Climate change still an important issue
To the Editor:
A critical skill for magicians is to be able to misdirect your attention while executing the deception. “Look at this hand while I fool you with the other one.”
Such is the current attack on climate change by those who try to convince us that it’s not an important issue. The new strategy is not so much to deny that climate change isn’t happening, but rather to state that it has happened before and is a natural process. So why should we worry?
This change from “it isn’t happening” to “it’s happened before” would be irrelevant and silly if it weren’t so dangerous. The basic fact is true. The earth has been both significantly warmer and colder than now. Likewise, ocean levels have been both higher and lower than they are now. So what’s the big deal?
The crucial fact that isn’t mentioned is that these events occurred thousands and millions of years ago and that the changes occurred over centuries and millennia rather than over decades. The “Big Deal” is that thousands of years ago we did not have most of the population living near seacoasts, we did not have New York, Charleston, Miami and hundreds of other coastal communities. We did not have major military installations like Norfolk and San Diego with all of the buildings, roads, bridges, pipelines, etc., associated with those cities and bases.

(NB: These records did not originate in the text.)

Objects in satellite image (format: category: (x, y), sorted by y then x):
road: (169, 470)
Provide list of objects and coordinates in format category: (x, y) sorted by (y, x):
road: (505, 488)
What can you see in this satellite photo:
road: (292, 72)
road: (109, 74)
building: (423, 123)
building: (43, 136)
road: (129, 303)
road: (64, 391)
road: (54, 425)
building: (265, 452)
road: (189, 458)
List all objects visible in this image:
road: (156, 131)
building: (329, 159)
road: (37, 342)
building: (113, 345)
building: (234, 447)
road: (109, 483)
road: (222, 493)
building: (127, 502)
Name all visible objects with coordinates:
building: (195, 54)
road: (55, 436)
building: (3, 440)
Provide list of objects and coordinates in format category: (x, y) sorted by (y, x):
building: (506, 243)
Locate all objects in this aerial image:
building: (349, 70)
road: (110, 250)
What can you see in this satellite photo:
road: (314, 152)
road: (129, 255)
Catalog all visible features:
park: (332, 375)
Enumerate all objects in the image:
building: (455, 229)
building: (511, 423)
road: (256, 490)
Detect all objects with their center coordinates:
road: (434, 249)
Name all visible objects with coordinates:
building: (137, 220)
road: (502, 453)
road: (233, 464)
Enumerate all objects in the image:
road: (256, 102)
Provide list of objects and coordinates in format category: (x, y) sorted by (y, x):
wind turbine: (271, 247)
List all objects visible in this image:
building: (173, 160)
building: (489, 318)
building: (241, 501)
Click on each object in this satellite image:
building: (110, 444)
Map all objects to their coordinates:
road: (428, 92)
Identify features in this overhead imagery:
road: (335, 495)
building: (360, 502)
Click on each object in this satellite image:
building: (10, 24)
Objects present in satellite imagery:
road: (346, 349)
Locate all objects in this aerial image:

The cost of replacing, relocating or protecting all of this is astronomical. Consider the cost and disruption caused by Superstorm Sandy ($65 billion, 650,000 homes damaged or destroyed) and imagine how much worse it would have been if sea level was a foot higher. We could build dikes like the Netherlands or storm gates like London, but at what cost?
The danger in the new rhetoric from the climate change deniers is this: climate change is happening and sea level is rising. There is also a strong suggestion that extreme climate events are becoming more frequent and severe, as predicted by the climate scientists. It’s going to cost a lot to deal with, both in dollars and lives. The longer we delay, the more it will cost.
The insurance industry and U.S. Department of Defense are taking this issue seriously. Maybe it’s time that the public and Congress take a fact-based approach to the problem rather than following the misdirection to irrelevant issues.